Inner products are closely related to norms and distance. The (standard) inner product of two \(n\) dimensional vectors \(v\) and \(w\) is given by:

\[\begin{split}<v,w> = v_1w_1+...+v_nw_n\end{split}\]

I.e. the inner product is just the sum of the product of the components. Certain ‘special’ matrices also define inner products, and we will see some of those later.

Any inner product determines a norm via:

\[\begin{split}||v|| = <v,v>^{\frac12}\end{split}\]

There is a more abstract formulation of an inner product, that is useful when considering more general vector spaces, especially function vector spaces:

An inner product on a vector space \(V\) is a symmetric, positive definite, bilinear form.

There is also a more abstract definition of a norm - a norm is function from a vector space to the real numbers, that is positive definite, absolutely scalable and satisfies the triangle inequality.

What is important here is not to memorize these definitions - just to
realize that ‘norm’ and ‘inner product’ can be defined for things that
are not tuples in \(\mathbb{R}^n\). (In particular, they can be
defined on vector spaces of *functions*).

EXERCISE: In the passage on inner products, what does the abstract formulation say an inner product on a vector space is?

Collected data

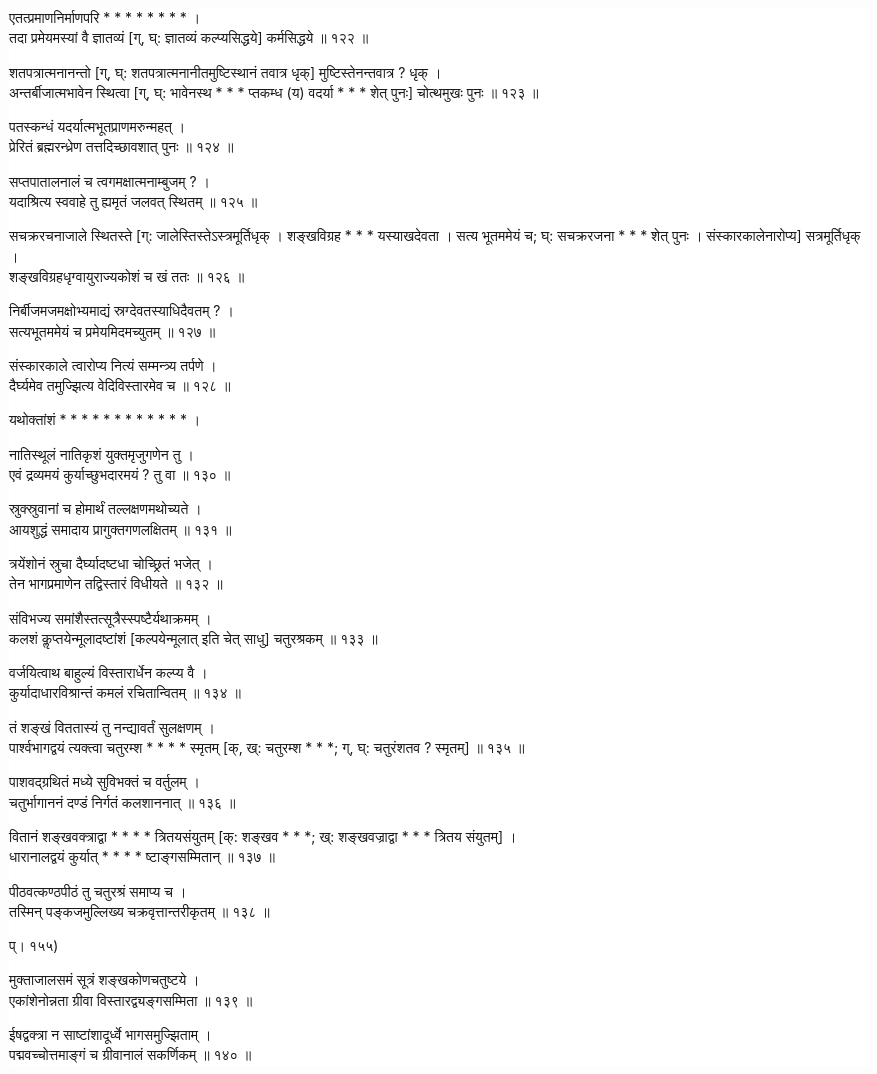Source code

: एतत्प्रमाणनिर्माणपरि * * * * * * * * ।  
तदा प्रमेयमस्यां वै ज्ञातव्यं [ग्, घ्: ज्ञातव्यं कल्प्यसिद्धये] कर्मसिद्धये ॥ १२२ ॥  
  
शतपत्रात्मनानन्तो [ग्, घ्: शतपत्रात्मनानीतमुष्टिस्थानं तवात्र धृक्] मुष्टिस्तेनन्तवात्र ? धृक् ।  
अन्तर्बीजात्मभावेन स्थित्वा [ग्, घ्: भावेनस्थ * * * प्तकम्ध (य) वदर्या * * * शेत् पुनः] चोत्थमुखः पुनः ॥ १२३ ॥  
  
पतस्कन्धं यदर्यात्मभूतप्राणमरुन्महत् ।  
प्रेरितं ब्रह्मरन्ध्रेण तत्तदिच्छावशात् पुनः ॥ १२४ ॥  
  
सप्तपातालनालं च त्वगमक्षात्मनाम्बुजम् ? ।  
यदाश्रित्य स्ववाहे तु ह्यमृतं जलवत् स्थितम् ॥ १२५ ॥  
  
सचक्ररचनाजाले स्थितस्ते [ग्: जालेस्तिस्तेऽस्त्रमूर्तिधृक् । शङ्खविग्रह * * * यस्याखदेवता । सत्य भूतममेयं च; घ्: सचक्ररजना * * * शेत् पुनः । संस्कारकालेनारोप्य] सत्रमूर्तिधृक् ।  
शङ्खविग्रहधृग्वायुराज्यकोशं च खं ततः ॥ १२६ ॥  
  
निर्बीजमजमक्षोभ्यमाद्यं स्रग्देवतस्याधिदैवतम् ? ।  
सत्यभूतममेयं च प्रमेयमिदमच्युतम् ॥ १२७ ॥  
  
संस्कारकाले त्वारोप्य नित्यं सम्मन्त्र्य तर्पणे ।  
दैर्घ्यमेव तमुज्झित्य वेदिविस्तारमेव च ॥ १२८ ॥  
  
यथोक्तांशं * * * * * * * * * * * * ।  
  
नातिस्थूलं नातिकृशं युक्तमृजुगणेन तु ।  
एवं द्रव्यमयं कुर्याच्छुभदारमयं ? तु वा ॥ १३० ॥  
  
स्रुक्स्रुवानां च होमार्थं तल्लक्षणमथोच्यते ।  
आयशुद्धं समादाय प्रागुक्तगणलक्षितम् ॥ १३१ ॥  
  
त्रयेंशोनं स्रुचा दैर्घ्यादष्टधा चोच्छ्रितं भजेत् ।  
तेन भागप्रमाणेन तद्विस्तारं विधीयते ॥ १३२ ॥  
  
संविभज्य समांशैस्तत्सूत्रैस्स्पष्टैर्यथाक्रमम् ।  
कलशं कॢप्तयेन्मूलादष्टांशं [कल्पयेन्मूलात् इति चेत् साधु] चतुरश्रकम् ॥ १३३ ॥  
  
वर्जयित्वाथ बाहुल्यं विस्तारार्धेन कल्प्य वै ।  
कुर्यादाधारविश्रान्तं कमलं रचितान्वितम् ॥ १३४ ॥  
  
तं शङ्खं विततास्यं तु नन्द्यावर्तं सुलक्षणम् ।  
पार्श्वभागद्वयं त्यक्त्वा चतुरम्श * * * * स्मृतम् [क्, ख्: चतुरम्श * * *; ग्, घ्: चतुरंशतव ? स्मृतम्] ॥ १३५ ॥  
  
पाशवद्ग्रथितं मध्ये सुविभक्तं च वर्तुलम् ।  
चतुर्भागाननं दण्डं निर्गतं कलशाननात् ॥ १३६ ॥  
  
वितानं शङ्खवक्त्राद्वा * * * * त्रितयसंयुतम् [क्: शङ्खव * * *; ख्: शङ्खवज्राद्वा * * * त्रितय संयुतम्] ।  
धारानालद्वयं कुर्यात् * * * * ष्टाङ्गसम्मितान् ॥ १३७ ॥  
  
पीठवत्कण्ठपीठं तु चतुरश्रं समाप्य च ।  
तस्मिन् पङ्कजमुल्लिख्य चक्रवृत्तान्तरीकृतम् ॥ १३८ ॥  
  
प्। १५५)  
  
मुक्ताजालसमं सूत्रं शङ्खकोणचतुष्टये ।  
एकांशेनोन्नता ग्रीवा विस्तारद्व्यङ्गसम्मिता ॥ १३९ ॥  
  
ईषद्वक्त्रा न साष्टांशादूर्ध्वे भागसमुज्झिताम् ।  
पद्मवच्चोत्तमाङ्गं च ग्रीवानालं सकर्णिकम् ॥ १४० ॥  
  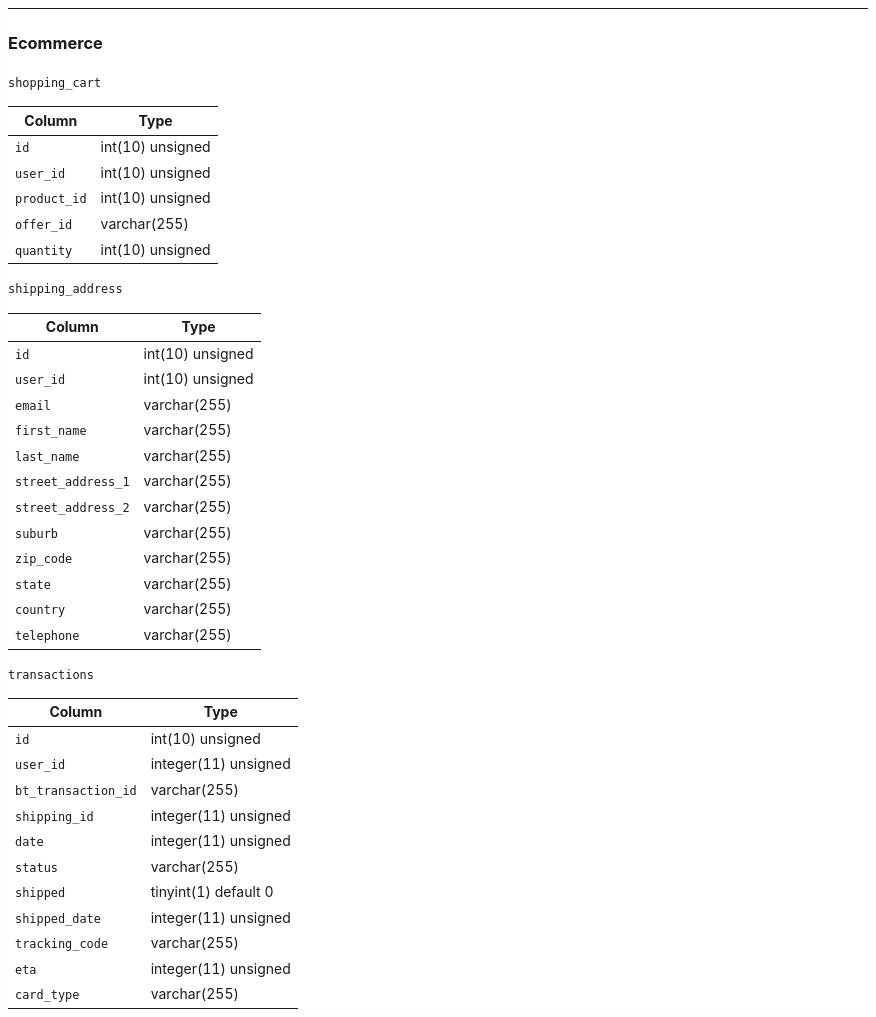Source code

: --------------------------------------------------------

### Ecommerce

`shopping_cart`

| Column              | Type              |
|---------------------|-------------------|
|`id`                 | int(10) unsigned  |
|`user_id`            | int(10) unsigned  |
|`product_id`         | int(10) unsigned  |
|`offer_id`           | varchar(255)      |
|`quantity`           | int(10) unsigned  |


`shipping_address`

| Column                | Type              |
|-----------------------|-------------------|
| `id`                  | int(10) unsigned  |
| `user_id`  	        | int(10) unsigned  |
| `email`               | varchar(255)      |
| `first_name`          | varchar(255)      |
| `last_name`           | varchar(255)      |
| `street_address_1`    | varchar(255)      |
| `street_address_2`    | varchar(255)      |
| `suburb`              | varchar(255)      |
| `zip_code`            | varchar(255)      |
| `state`               | varchar(255)      |
| `country`             | varchar(255)      |
| `telephone`           | varchar(255)      |

`transactions`

| Column              | Type                 |
|---------------------|----------------------|
| `id`                | int(10) unsigned     |
| `user_id`           | integer(11) unsigned |
| `bt_transaction_id` | varchar(255)         |
| `shipping_id`       | integer(11) unsigned |
| `date`              | integer(11) unsigned |
| `status`            | varchar(255)         |
| `shipped`           | tinyint(1) default 0 |
| `shipped_date`      | integer(11) unsigned |
| `tracking_code`     | varchar(255)         |
| `eta`               | integer(11) unsigned |
| `card_type`         | varchar(255)         |
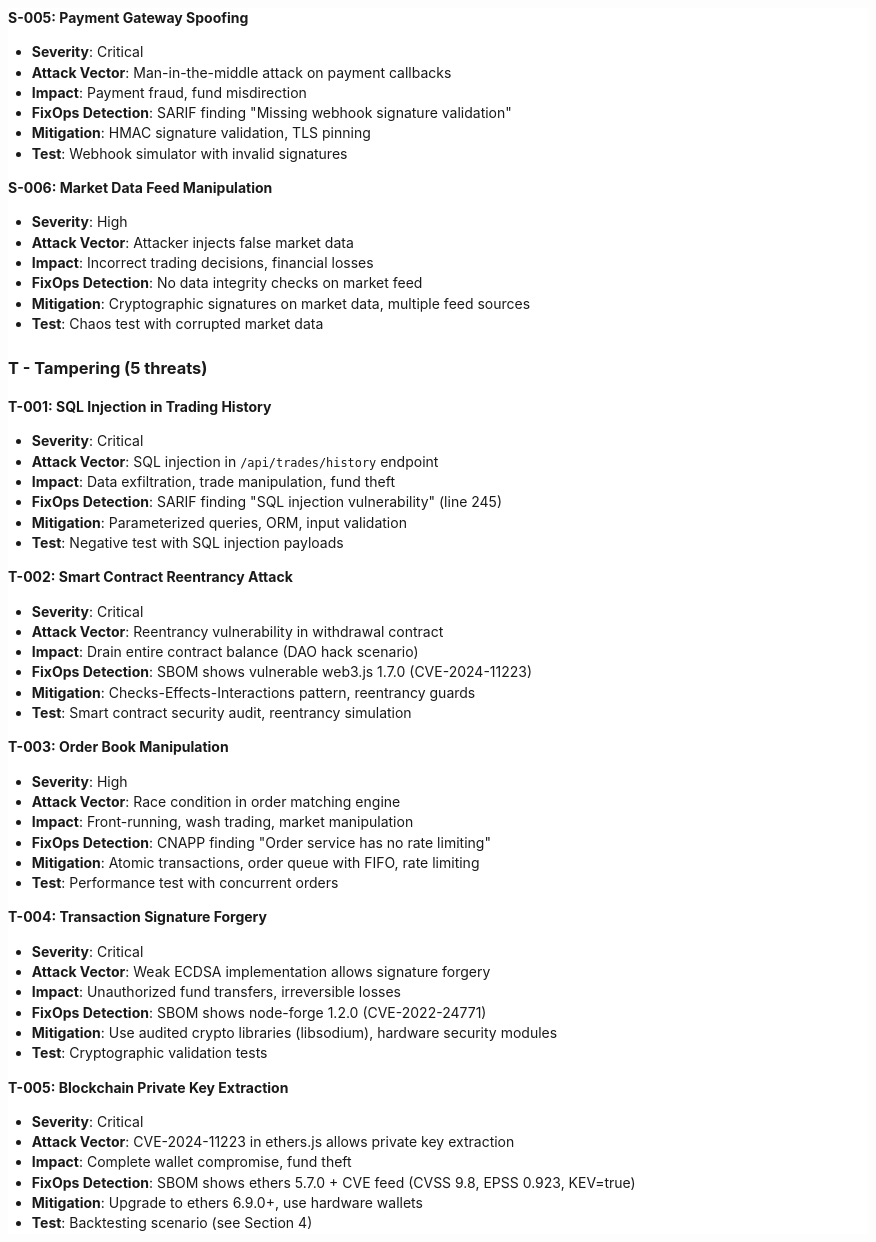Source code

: **S-005: Payment Gateway Spoofing**
- **Severity**: Critical
- **Attack Vector**: Man-in-the-middle attack on payment callbacks
- **Impact**: Payment fraud, fund misdirection
- **FixOps Detection**: SARIF finding "Missing webhook signature validation"
- **Mitigation**: HMAC signature validation, TLS pinning
- **Test**: Webhook simulator with invalid signatures

**S-006: Market Data Feed Manipulation**
- **Severity**: High
- **Attack Vector**: Attacker injects false market data
- **Impact**: Incorrect trading decisions, financial losses
- **FixOps Detection**: No data integrity checks on market feed
- **Mitigation**: Cryptographic signatures on market data, multiple feed sources
- **Test**: Chaos test with corrupted market data

### T - Tampering (5 threats)

**T-001: SQL Injection in Trading History**
- **Severity**: Critical
- **Attack Vector**: SQL injection in `/api/trades/history` endpoint
- **Impact**: Data exfiltration, trade manipulation, fund theft
- **FixOps Detection**: SARIF finding "SQL injection vulnerability" (line 245)
- **Mitigation**: Parameterized queries, ORM, input validation
- **Test**: Negative test with SQL injection payloads

**T-002: Smart Contract Reentrancy Attack**
- **Severity**: Critical
- **Attack Vector**: Reentrancy vulnerability in withdrawal contract
- **Impact**: Drain entire contract balance (DAO hack scenario)
- **FixOps Detection**: SBOM shows vulnerable web3.js 1.7.0 (CVE-2024-11223)
- **Mitigation**: Checks-Effects-Interactions pattern, reentrancy guards
- **Test**: Smart contract security audit, reentrancy simulation

**T-003: Order Book Manipulation**
- **Severity**: High
- **Attack Vector**: Race condition in order matching engine
- **Impact**: Front-running, wash trading, market manipulation
- **FixOps Detection**: CNAPP finding "Order service has no rate limiting"
- **Mitigation**: Atomic transactions, order queue with FIFO, rate limiting
- **Test**: Performance test with concurrent orders

**T-004: Transaction Signature Forgery**
- **Severity**: Critical
- **Attack Vector**: Weak ECDSA implementation allows signature forgery
- **Impact**: Unauthorized fund transfers, irreversible losses
- **FixOps Detection**: SBOM shows node-forge 1.2.0 (CVE-2022-24771)
- **Mitigation**: Use audited crypto libraries (libsodium), hardware security modules
- **Test**: Cryptographic validation tests

**T-005: Blockchain Private Key Extraction**
- **Severity**: Critical
- **Attack Vector**: CVE-2024-11223 in ethers.js allows private key extraction
- **Impact**: Complete wallet compromise, fund theft
- **FixOps Detection**: SBOM shows ethers 5.7.0 + CVE feed (CVSS 9.8, EPSS 0.923, KEV=true)
- **Mitigation**: Upgrade to ethers 6.9.0+, use hardware wallets
- **Test**: Backtesting scenario (see Section 4)
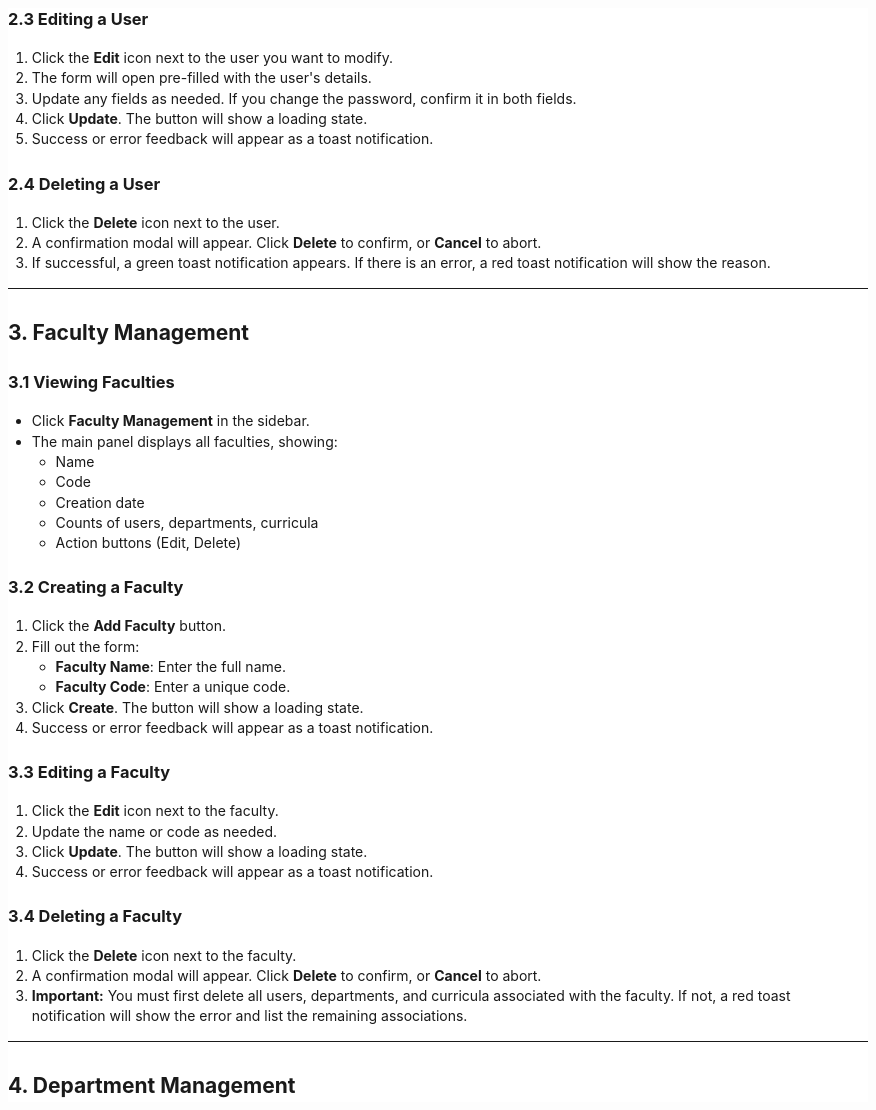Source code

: ### 2.3 Editing a User
1. Click the **Edit** icon next to the user you want to modify.
2. The form will open pre-filled with the user's details.
3. Update any fields as needed. If you change the password, confirm it in both fields.
4. Click **Update**. The button will show a loading state.
5. Success or error feedback will appear as a toast notification.

### 2.4 Deleting a User
1. Click the **Delete** icon next to the user.
2. A confirmation modal will appear. Click **Delete** to confirm, or **Cancel** to abort.
3. If successful, a green toast notification appears. If there is an error, a red toast notification will show the reason.

---

## 3. Faculty Management

### 3.1 Viewing Faculties
- Click **Faculty Management** in the sidebar.
- The main panel displays all faculties, showing:
   - Name
   - Code
   - Creation date
   - Counts of users, departments, curricula
   - Action buttons (Edit, Delete)

### 3.2 Creating a Faculty
1. Click the **Add Faculty** button.
2. Fill out the form:
    - **Faculty Name**: Enter the full name.
    - **Faculty Code**: Enter a unique code.
3. Click **Create**. The button will show a loading state.
4. Success or error feedback will appear as a toast notification.

### 3.3 Editing a Faculty
1. Click the **Edit** icon next to the faculty.
2. Update the name or code as needed.
3. Click **Update**. The button will show a loading state.
4. Success or error feedback will appear as a toast notification.

### 3.4 Deleting a Faculty
1. Click the **Delete** icon next to the faculty.
2. A confirmation modal will appear. Click **Delete** to confirm, or **Cancel** to abort.
3. **Important:** You must first delete all users, departments, and curricula associated with the faculty. If not, a red toast notification will show the error and list the remaining associations.

---

## 4. Department Management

SOLUTION TO THE PROBLEM: A symmetric, positive definite, bilinear form.